• **Data supplied**:
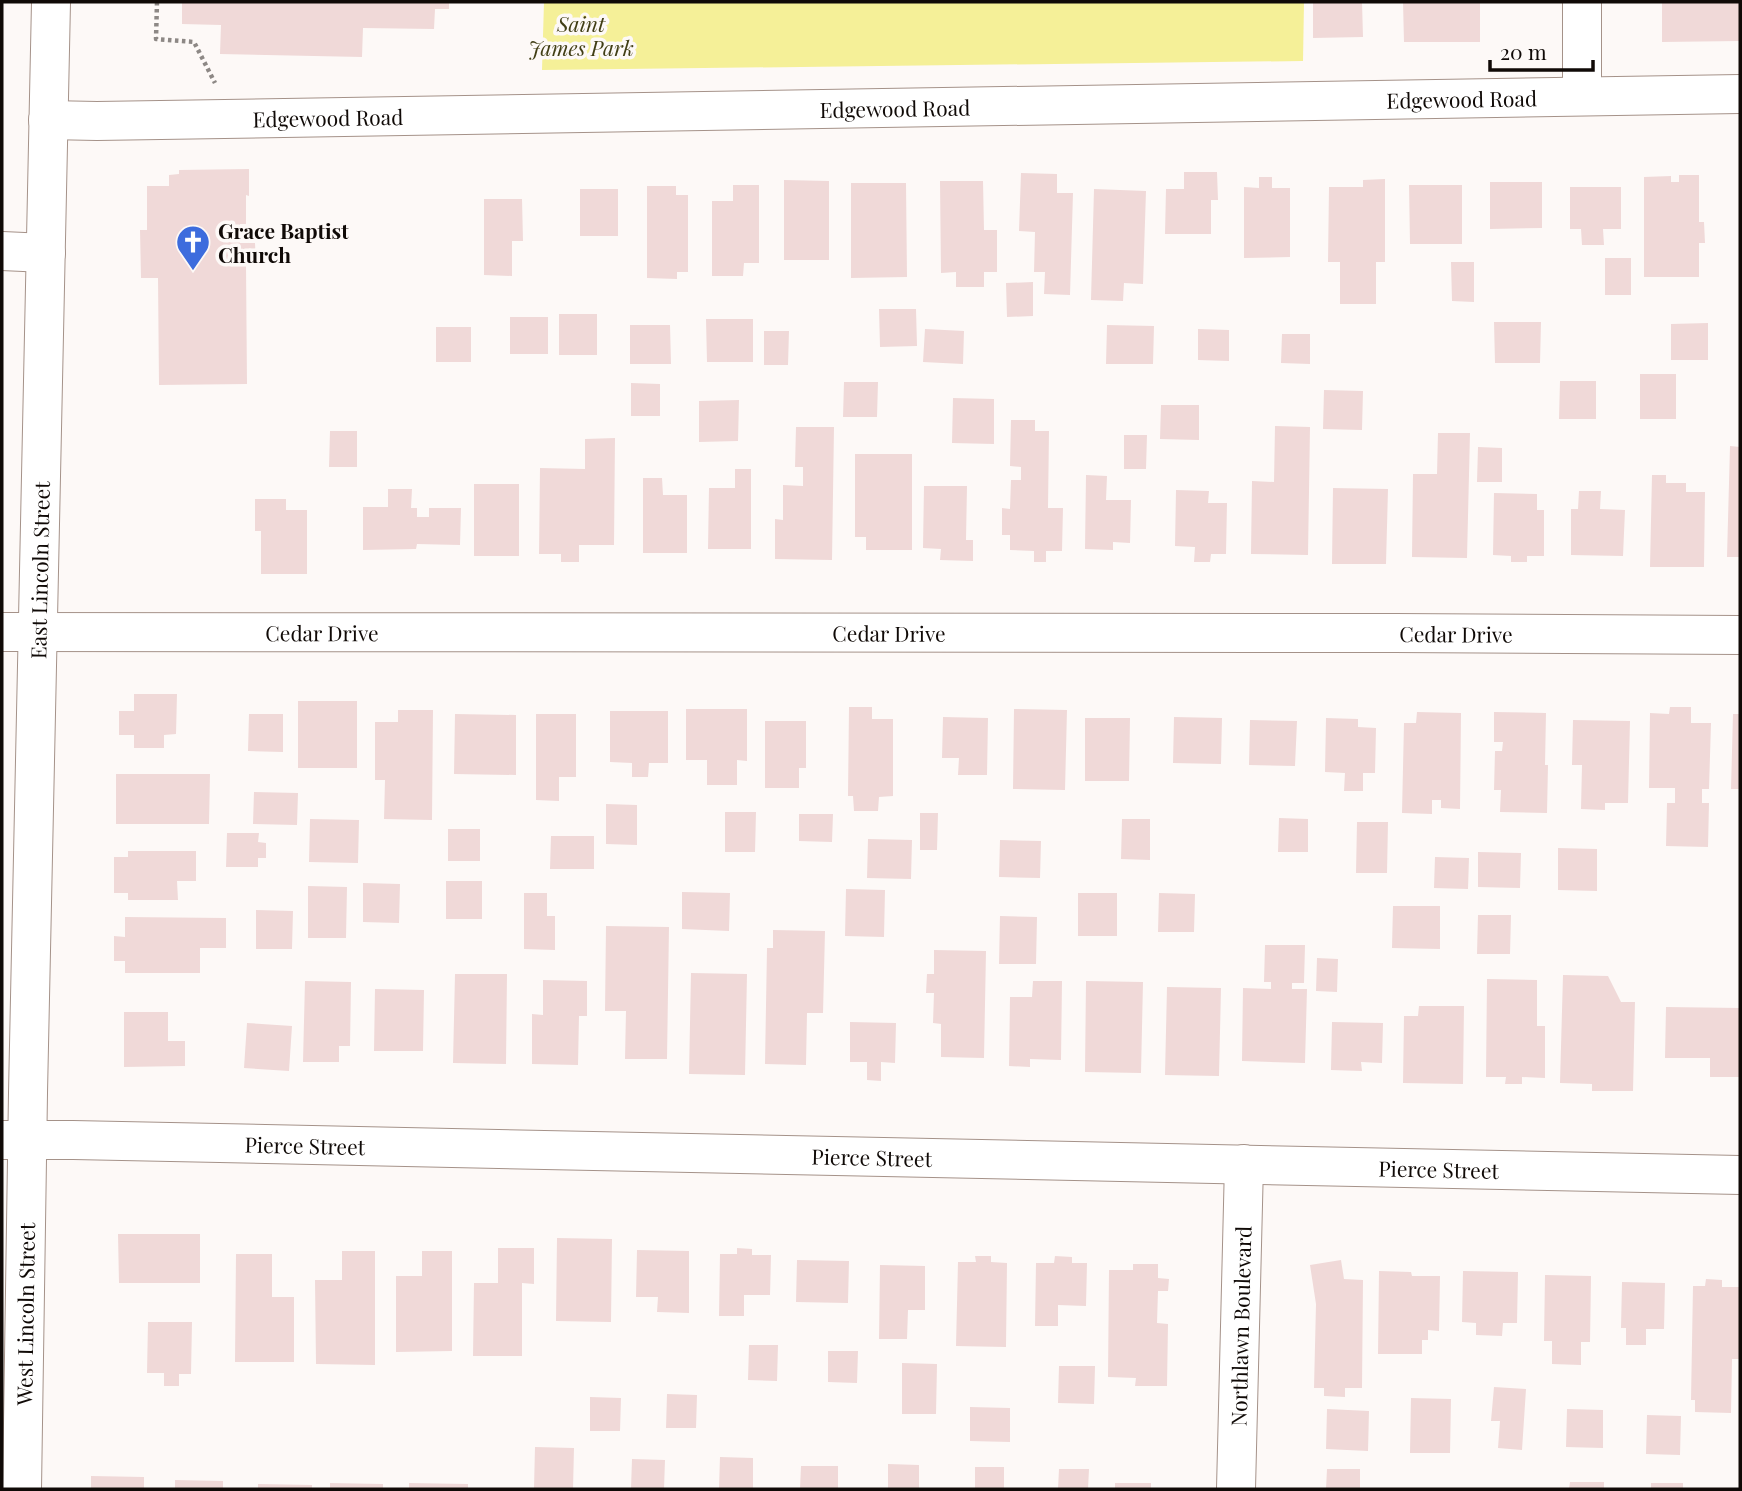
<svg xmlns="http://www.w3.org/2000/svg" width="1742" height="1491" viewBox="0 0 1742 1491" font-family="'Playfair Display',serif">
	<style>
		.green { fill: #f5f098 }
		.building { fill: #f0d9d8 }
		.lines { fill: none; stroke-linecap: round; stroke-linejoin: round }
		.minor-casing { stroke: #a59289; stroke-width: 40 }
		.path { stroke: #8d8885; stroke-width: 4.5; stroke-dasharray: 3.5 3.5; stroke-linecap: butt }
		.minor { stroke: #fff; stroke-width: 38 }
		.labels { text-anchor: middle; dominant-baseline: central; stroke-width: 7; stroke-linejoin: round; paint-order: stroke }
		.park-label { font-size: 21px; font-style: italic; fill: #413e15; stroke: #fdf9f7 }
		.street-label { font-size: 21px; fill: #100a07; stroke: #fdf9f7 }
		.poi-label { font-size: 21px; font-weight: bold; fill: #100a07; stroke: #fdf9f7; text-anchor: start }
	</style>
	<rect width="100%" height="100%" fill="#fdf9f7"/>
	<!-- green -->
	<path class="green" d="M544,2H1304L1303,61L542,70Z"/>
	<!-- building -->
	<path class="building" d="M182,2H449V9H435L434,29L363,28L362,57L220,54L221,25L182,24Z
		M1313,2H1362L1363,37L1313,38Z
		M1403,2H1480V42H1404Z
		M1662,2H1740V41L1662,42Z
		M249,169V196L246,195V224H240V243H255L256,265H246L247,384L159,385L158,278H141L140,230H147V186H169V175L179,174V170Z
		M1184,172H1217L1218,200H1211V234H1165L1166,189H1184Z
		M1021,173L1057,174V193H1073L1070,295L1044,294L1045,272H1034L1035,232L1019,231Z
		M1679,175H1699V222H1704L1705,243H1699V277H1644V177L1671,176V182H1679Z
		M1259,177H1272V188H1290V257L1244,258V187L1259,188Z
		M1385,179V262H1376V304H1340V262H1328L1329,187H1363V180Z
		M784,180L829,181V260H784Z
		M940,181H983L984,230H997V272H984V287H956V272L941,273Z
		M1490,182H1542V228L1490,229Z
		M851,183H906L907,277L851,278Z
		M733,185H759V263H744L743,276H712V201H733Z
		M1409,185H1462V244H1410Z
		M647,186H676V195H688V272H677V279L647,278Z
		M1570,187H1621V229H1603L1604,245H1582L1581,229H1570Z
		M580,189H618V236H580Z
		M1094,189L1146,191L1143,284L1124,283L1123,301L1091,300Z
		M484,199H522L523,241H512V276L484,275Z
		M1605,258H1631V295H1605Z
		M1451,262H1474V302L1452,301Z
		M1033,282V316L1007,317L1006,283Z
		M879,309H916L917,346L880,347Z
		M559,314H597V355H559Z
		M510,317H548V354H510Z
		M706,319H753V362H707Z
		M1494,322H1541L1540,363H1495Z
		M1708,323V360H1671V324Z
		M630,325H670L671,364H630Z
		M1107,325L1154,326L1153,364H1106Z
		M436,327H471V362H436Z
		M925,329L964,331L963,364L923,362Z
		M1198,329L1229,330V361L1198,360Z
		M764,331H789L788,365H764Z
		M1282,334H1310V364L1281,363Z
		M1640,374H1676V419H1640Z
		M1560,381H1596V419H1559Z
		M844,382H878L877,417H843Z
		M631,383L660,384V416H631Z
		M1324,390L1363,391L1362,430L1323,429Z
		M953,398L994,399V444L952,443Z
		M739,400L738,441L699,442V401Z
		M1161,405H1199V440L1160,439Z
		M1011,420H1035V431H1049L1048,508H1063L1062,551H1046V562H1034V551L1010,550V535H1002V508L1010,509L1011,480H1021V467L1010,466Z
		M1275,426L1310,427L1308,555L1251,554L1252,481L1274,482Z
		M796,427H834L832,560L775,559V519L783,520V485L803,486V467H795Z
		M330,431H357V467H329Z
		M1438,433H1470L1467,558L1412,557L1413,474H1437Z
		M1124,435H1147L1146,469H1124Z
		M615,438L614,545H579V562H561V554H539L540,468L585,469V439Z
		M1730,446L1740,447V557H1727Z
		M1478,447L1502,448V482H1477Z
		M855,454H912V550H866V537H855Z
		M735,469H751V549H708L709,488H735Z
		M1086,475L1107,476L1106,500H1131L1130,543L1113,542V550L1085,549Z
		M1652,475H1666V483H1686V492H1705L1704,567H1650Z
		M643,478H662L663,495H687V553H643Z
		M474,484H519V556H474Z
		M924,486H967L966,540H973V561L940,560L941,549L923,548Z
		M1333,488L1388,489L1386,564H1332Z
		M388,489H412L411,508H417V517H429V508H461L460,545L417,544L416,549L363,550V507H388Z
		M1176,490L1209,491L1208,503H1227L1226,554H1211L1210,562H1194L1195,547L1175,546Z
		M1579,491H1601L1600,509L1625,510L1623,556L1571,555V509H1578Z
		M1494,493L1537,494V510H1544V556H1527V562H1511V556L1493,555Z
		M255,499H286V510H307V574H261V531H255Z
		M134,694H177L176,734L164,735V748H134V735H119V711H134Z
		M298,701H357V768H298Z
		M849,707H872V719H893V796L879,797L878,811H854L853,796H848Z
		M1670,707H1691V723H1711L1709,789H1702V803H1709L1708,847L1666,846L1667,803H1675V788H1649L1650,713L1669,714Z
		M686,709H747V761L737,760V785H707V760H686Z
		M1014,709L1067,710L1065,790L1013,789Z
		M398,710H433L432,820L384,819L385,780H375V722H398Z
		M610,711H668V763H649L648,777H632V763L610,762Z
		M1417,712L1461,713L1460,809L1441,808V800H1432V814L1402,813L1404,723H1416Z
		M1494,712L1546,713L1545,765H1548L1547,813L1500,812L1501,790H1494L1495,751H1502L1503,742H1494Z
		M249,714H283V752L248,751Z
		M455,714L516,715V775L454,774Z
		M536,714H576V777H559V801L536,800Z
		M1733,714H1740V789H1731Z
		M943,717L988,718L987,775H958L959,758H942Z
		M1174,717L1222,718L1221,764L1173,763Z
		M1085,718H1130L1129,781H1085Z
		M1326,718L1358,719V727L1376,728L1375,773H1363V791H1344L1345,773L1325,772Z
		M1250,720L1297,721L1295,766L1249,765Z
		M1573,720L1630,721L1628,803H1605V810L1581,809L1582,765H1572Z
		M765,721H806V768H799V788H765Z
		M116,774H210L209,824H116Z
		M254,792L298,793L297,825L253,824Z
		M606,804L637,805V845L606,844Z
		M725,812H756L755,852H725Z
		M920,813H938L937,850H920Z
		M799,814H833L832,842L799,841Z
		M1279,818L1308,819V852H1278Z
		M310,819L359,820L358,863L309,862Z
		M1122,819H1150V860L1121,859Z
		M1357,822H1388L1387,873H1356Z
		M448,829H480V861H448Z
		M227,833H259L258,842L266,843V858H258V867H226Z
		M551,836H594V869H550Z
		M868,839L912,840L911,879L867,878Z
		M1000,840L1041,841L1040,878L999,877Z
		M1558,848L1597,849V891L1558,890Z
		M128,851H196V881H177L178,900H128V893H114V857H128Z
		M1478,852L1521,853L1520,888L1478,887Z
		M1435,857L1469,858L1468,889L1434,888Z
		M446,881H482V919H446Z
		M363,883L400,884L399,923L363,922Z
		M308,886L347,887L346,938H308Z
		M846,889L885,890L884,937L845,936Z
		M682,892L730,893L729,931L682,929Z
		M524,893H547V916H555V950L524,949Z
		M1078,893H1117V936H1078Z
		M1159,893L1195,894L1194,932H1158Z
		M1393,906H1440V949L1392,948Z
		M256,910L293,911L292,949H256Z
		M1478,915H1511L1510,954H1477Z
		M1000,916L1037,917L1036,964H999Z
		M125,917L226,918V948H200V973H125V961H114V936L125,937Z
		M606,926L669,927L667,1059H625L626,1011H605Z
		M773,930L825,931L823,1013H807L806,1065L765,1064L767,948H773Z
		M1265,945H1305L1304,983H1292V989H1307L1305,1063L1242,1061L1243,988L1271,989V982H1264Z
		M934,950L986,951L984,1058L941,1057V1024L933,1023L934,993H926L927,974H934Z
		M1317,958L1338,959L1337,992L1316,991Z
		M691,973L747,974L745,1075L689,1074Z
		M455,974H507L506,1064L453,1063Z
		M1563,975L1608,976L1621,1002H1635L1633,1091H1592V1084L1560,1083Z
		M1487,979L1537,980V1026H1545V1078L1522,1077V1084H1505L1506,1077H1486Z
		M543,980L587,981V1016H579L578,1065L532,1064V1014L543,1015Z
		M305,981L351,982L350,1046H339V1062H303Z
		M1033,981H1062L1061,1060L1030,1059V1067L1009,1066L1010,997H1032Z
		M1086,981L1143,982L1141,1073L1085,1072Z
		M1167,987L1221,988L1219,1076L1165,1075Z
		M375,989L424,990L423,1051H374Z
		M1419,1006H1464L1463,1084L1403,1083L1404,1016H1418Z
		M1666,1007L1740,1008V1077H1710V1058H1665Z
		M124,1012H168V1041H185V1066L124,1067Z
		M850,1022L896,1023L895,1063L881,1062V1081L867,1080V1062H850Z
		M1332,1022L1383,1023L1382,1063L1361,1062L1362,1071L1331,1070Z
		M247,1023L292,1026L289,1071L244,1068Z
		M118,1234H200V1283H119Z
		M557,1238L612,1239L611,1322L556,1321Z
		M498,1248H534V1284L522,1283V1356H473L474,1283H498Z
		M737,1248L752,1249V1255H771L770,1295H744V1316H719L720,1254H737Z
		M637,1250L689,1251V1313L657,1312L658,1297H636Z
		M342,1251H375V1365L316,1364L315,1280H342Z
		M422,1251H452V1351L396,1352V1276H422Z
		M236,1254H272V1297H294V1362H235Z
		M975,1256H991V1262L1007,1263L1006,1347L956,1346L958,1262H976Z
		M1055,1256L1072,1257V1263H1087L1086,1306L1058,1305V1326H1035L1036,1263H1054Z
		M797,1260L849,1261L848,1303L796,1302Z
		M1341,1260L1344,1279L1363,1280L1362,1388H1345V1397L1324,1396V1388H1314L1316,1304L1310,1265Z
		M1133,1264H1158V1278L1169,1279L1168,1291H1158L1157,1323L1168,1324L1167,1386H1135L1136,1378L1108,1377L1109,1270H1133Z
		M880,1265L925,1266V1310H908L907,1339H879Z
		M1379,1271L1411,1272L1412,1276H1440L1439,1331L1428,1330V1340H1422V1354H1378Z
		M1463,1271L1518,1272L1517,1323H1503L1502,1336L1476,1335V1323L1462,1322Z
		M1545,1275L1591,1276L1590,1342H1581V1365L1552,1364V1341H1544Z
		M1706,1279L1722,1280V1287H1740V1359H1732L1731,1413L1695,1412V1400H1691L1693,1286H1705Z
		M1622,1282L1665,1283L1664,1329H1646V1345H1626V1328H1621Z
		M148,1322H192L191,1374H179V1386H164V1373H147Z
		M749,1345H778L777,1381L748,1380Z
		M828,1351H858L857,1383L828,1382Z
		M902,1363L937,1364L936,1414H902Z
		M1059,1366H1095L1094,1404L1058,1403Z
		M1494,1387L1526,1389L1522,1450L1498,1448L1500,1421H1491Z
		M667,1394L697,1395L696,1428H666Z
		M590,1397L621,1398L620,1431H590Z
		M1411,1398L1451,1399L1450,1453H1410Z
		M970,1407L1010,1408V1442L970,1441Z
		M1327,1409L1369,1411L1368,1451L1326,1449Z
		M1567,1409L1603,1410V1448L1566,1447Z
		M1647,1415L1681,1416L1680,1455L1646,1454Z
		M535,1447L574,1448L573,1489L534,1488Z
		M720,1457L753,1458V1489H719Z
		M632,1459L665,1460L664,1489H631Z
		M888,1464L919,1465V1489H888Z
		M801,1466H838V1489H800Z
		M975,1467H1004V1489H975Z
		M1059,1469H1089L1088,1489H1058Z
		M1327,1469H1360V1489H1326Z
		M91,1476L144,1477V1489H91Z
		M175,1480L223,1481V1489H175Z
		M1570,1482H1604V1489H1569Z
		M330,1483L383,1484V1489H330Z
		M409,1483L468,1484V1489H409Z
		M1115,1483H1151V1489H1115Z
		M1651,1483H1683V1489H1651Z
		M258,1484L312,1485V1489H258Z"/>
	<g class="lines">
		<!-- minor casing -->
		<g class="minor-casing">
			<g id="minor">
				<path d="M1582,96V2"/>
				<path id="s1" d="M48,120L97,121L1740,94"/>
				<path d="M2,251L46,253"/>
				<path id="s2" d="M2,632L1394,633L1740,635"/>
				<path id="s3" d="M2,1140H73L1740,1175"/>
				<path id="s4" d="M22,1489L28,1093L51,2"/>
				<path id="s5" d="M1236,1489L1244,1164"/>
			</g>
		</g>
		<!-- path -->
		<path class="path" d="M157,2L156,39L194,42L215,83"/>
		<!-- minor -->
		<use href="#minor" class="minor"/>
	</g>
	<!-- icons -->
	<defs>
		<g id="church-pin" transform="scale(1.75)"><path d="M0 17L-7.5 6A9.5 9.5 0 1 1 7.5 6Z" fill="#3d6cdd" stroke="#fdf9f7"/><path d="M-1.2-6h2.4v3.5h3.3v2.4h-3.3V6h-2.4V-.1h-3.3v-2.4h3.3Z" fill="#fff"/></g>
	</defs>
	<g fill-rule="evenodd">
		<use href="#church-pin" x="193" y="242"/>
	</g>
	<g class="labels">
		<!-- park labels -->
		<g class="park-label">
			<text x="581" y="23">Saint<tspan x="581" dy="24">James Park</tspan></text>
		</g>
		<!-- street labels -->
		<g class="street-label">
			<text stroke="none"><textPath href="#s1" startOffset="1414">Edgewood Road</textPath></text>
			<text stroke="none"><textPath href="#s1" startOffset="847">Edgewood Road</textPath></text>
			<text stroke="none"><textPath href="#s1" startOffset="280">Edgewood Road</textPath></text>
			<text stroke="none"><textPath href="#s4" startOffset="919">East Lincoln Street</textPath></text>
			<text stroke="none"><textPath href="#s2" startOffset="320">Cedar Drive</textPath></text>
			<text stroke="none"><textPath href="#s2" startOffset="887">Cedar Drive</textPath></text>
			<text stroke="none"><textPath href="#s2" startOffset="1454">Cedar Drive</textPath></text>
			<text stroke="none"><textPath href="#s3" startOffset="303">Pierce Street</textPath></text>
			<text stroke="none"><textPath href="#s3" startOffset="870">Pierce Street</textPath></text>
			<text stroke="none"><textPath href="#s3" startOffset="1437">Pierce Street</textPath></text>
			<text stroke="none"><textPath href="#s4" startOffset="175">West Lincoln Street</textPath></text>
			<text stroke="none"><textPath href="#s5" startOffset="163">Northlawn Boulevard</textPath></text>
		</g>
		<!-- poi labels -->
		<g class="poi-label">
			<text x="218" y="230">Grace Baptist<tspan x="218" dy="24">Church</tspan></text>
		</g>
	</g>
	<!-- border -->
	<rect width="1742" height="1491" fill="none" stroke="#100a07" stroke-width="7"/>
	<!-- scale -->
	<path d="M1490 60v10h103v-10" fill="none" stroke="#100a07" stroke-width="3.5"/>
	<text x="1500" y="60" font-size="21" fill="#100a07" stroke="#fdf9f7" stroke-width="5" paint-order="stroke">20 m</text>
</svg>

• **Action item**: Find and copy every line in the entries above where the string "lines" occurs.

• **Task response**:
		.lines { fill: none; stroke-linecap: round; stroke-linejoin: round }
	<g class="lines">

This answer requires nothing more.